[Opening EXTRACTED INFORMATION section]

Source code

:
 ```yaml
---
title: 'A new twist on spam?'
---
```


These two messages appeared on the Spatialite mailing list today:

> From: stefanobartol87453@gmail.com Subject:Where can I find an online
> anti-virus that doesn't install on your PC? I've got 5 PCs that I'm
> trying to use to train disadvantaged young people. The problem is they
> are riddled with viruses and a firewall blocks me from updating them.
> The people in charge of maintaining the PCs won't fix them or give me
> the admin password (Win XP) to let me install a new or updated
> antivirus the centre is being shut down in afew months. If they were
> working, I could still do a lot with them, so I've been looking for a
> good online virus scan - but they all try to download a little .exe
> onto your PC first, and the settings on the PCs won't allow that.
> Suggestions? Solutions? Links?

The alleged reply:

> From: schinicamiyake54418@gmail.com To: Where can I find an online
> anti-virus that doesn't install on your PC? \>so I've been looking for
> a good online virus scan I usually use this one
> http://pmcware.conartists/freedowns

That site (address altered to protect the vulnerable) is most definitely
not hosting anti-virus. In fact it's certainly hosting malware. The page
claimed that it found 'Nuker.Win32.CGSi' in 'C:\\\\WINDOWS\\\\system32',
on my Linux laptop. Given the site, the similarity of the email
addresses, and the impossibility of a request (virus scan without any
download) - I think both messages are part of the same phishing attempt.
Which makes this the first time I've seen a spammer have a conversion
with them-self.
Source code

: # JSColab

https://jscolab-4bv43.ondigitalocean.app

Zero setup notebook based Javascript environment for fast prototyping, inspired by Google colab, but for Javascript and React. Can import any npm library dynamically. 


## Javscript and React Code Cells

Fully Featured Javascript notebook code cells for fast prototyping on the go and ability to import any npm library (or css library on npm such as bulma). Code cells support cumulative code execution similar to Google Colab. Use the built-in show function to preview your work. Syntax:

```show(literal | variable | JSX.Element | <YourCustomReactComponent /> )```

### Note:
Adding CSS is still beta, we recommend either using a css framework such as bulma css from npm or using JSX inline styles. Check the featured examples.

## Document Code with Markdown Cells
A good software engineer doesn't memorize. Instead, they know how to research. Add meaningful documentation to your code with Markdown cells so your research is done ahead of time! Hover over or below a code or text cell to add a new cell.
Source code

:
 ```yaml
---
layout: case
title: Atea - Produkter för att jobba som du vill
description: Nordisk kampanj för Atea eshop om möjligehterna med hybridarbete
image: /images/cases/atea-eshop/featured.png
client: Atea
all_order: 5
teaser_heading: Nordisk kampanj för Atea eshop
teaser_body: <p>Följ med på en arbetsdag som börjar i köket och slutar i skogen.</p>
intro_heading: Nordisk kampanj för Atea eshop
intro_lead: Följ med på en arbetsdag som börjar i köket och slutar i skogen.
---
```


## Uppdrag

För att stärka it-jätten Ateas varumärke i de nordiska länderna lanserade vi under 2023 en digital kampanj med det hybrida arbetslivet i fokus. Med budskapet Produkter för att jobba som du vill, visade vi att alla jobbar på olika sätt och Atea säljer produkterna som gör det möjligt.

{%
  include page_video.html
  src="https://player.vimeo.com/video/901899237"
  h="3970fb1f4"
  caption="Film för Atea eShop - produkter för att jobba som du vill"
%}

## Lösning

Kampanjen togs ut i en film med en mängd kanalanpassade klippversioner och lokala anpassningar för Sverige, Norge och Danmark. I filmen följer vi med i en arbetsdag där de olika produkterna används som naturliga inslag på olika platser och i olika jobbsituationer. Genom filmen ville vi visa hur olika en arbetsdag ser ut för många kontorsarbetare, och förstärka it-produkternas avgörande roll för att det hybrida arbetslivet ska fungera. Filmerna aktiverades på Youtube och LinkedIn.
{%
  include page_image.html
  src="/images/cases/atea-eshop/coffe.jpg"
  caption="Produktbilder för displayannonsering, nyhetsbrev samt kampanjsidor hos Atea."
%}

[Closing EXTRACTED INFORMATION section]

# WHAT YOU WILL DO:
Would you reproduce the whole listing exactly as it stands?

# FINISHED EXERCISE:
Source code

:
 ```yaml
---
title: 'A new twist on spam?'
---
```


These two messages appeared on the Spatialite mailing list today:

> From: stefanobartol87453@gmail.com Subject:Where can I find an online
> anti-virus that doesn't install on your PC? I've got 5 PCs that I'm
> trying to use to train disadvantaged young people. The problem is they
> are riddled with viruses and a firewall blocks me from updating them.
> The people in charge of maintaining the PCs won't fix them or give me
> the admin password (Win XP) to let me install a new or updated
> antivirus the centre is being shut down in afew months. If they were
> working, I could still do a lot with them, so I've been looking for a
> good online virus scan - but they all try to download a little .exe
> onto your PC first, and the settings on the PCs won't allow that.
> Suggestions? Solutions? Links?

The alleged reply:

> From: schinicamiyake54418@gmail.com To: Where can I find an online
> anti-virus that doesn't install on your PC? \>so I've been looking for
> a good online virus scan I usually use this one
> http://pmcware.conartists/freedowns

That site (address altered to protect the vulnerable) is most definitely
not hosting anti-virus. In fact it's certainly hosting malware. The page
claimed that it found 'Nuker.Win32.CGSi' in 'C:\\\\WINDOWS\\\\system32',
on my Linux laptop. Given the site, the similarity of the email
addresses, and the impossibility of a request (virus scan without any
download) - I think both messages are part of the same phishing attempt.
Which makes this the first time I've seen a spammer have a conversion
with them-self.
Source code

: # JSColab

https://jscolab-4bv43.ondigitalocean.app

Zero setup notebook based Javascript environment for fast prototyping, inspired by Google colab, but for Javascript and React. Can import any npm library dynamically. 


## Javscript and React Code Cells

Fully Featured Javascript notebook code cells for fast prototyping on the go and ability to import any npm library (or css library on npm such as bulma). Code cells support cumulative code execution similar to Google Colab. Use the built-in show function to preview your work. Syntax:

```show(literal | variable | JSX.Element | <YourCustomReactComponent /> )```

### Note:
Adding CSS is still beta, we recommend either using a css framework such as bulma css from npm or using JSX inline styles. Check the featured examples.

## Document Code with Markdown Cells
A good software engineer doesn't memorize. Instead, they know how to research. Add meaningful documentation to your code with Markdown cells so your research is done ahead of time! Hover over or below a code or text cell to add a new cell.
Source code

:
 ```yaml
---
layout: case
title: Atea - Produkter för att jobba som du vill
description: Nordisk kampanj för Atea eshop om möjligehterna med hybridarbete
image: /images/cases/atea-eshop/featured.png
client: Atea
all_order: 5
teaser_heading: Nordisk kampanj för Atea eshop
teaser_body: <p>Följ med på en arbetsdag som börjar i köket och slutar i skogen.</p>
intro_heading: Nordisk kampanj för Atea eshop
intro_lead: Följ med på en arbetsdag som börjar i köket och slutar i skogen.
---
```


## Uppdrag

För att stärka it-jätten Ateas varumärke i de nordiska länderna lanserade vi under 2023 en digital kampanj med det hybrida arbetslivet i fokus. Med budskapet Produkter för att jobba som du vill, visade vi att alla jobbar på olika sätt och Atea säljer produkterna som gör det möjligt.

{%
  include page_video.html
  src="https://player.vimeo.com/video/901899237"
  h="3970fb1f4"
  caption="Film för Atea eShop - produkter för att jobba som du vill"
%}

## Lösning

Kampanjen togs ut i en film med en mängd kanalanpassade klippversioner och lokala anpassningar för Sverige, Norge och Danmark. I filmen följer vi med i en arbetsdag där de olika produkterna används som naturliga inslag på olika platser och i olika jobbsituationer. Genom filmen ville vi visa hur olika en arbetsdag ser ut för många kontorsarbetare, och förstärka it-produkternas avgörande roll för att det hybrida arbetslivet ska fungera. Filmerna aktiverades på Youtube och LinkedIn.
{%
  include page_image.html
  src="/images/cases/atea-eshop/coffe.jpg"
  caption="Produktbilder för displayannonsering, nyhetsbrev samt kampanjsidor hos Atea."
%}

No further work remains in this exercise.